ONE YEAR OF TRAVEL: HARD STUFF AND EXPECTATIONS
The hardest stuff is officially over.
The hardest stuff is hugging my mother goodbye. It’s looking my sister in the eyes without tearing up. It’s knowing that I’m going to miss a year of my 11-month-old nephew’s growth, a year where he’ll take his first steps and speak his first deliberate words. For me, the liberation of long-term travel comes with a mandatory tariff: emotional turmoil.
I feel a lot of guilt. Most people in my life are quick to dismiss this emotion, with a simple, “Oh, Daniel… you can’t NOT go on this trip.” And I am lucky to have this response. I focus on the excitement, the adventure. But the guilt is a man who creeps onto my doorstep; he’s a drunken beggar telling me that I have too much. He’s truthful, yet complicated. I acknowledge him, and keep on walking, uncomfortably.
Goodbyes are indeed the blisters of the soul.
MUCH WORK STILL DO TO
I’m currently sitting on a BC ferry, bound for Vancouver where tomorrow I fly to New Orleans to begin a one-month volunteer stint with an organization that addresses redevelopment in the Lower Ninth Ward. I tingle with excitement with the thought of the interesting characters I will get to meet.
The metaphor of rebuilding/reconstructing is most definitely poignant. I’ve systematically released a mini, yet maniacal, hurricane of my own over the past three months, intentionally deconstructing my own comfortable lifestyle. In New Orleans, I don’t know what exact project on which I’ll be working. And I don’t know with what exact project I’ll be internally occupied. But in both cases, there is evidently much work still to do.

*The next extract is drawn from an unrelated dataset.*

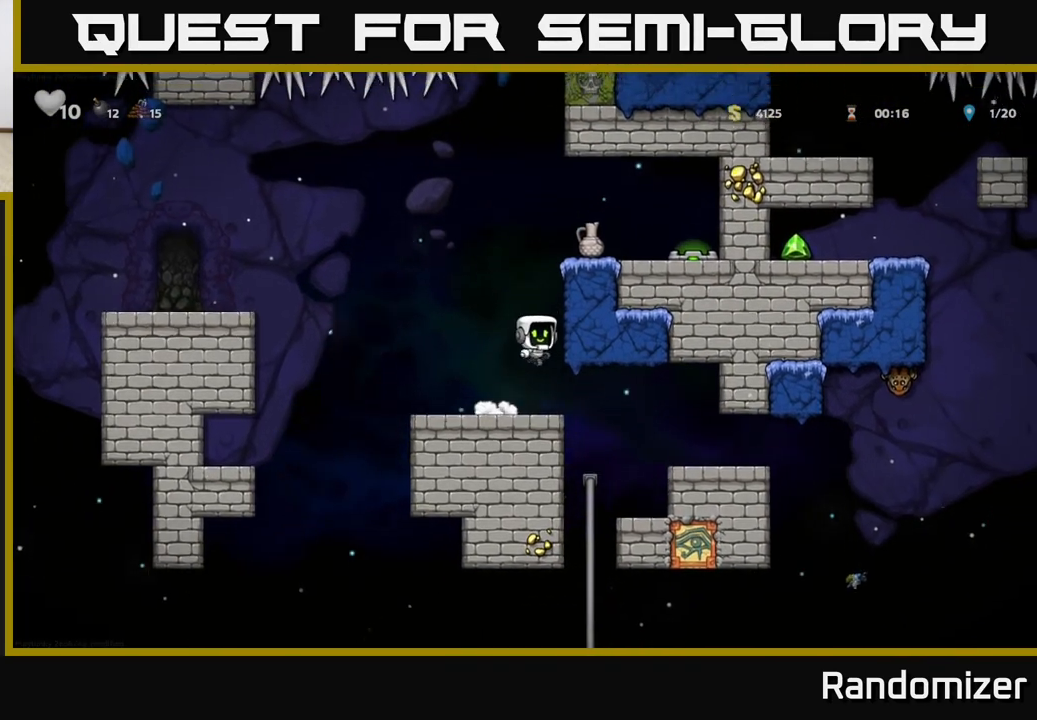
{"buttons": [], "left_stick": "center", "events": [[67, "A", "up"], [233, "left_stick", "center"]]}
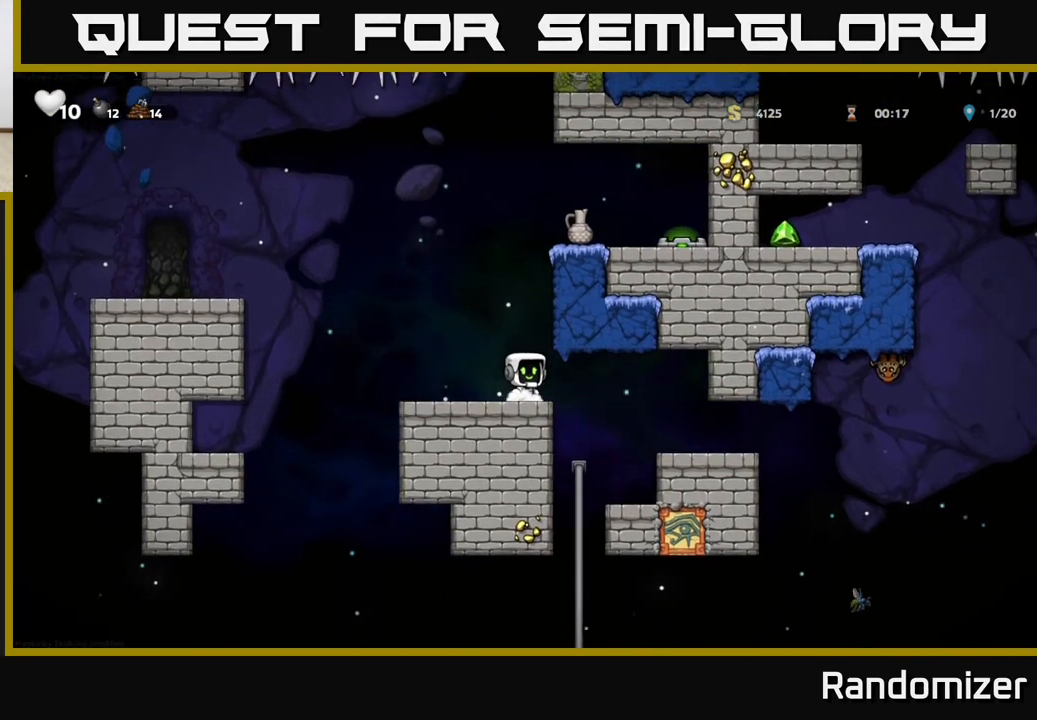
{"buttons": ["A"], "left_stick": "up", "events": [[283, "A", "down"], [300, "left_stick", "up"]]}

Still, just because I don’t know many of the exact details of my travels or my volunteer projects or my personal development, it doesn’t mean I am without expectations. I think it’s impossible to step foot into the world without some form of anticipations. I suppose my strategy has been to keep the expectations a broad as possible.
MY 2011 EXPECTATIONS:
To learn more about the world
To meet some very fascinating people
To feel loneliness
To understand more deeply what I want my greater purpose to be
To need to visit a doctor (somewhere for some reason, currently unknown)
To have my laptop or camera stolen (later, rather than sooner, preferably)
To eat unfamiliar foods
To watch some stellar sunsets
To acquire new skills
To return as myself, but more of myself
There they are.
I look forward to having them shattered.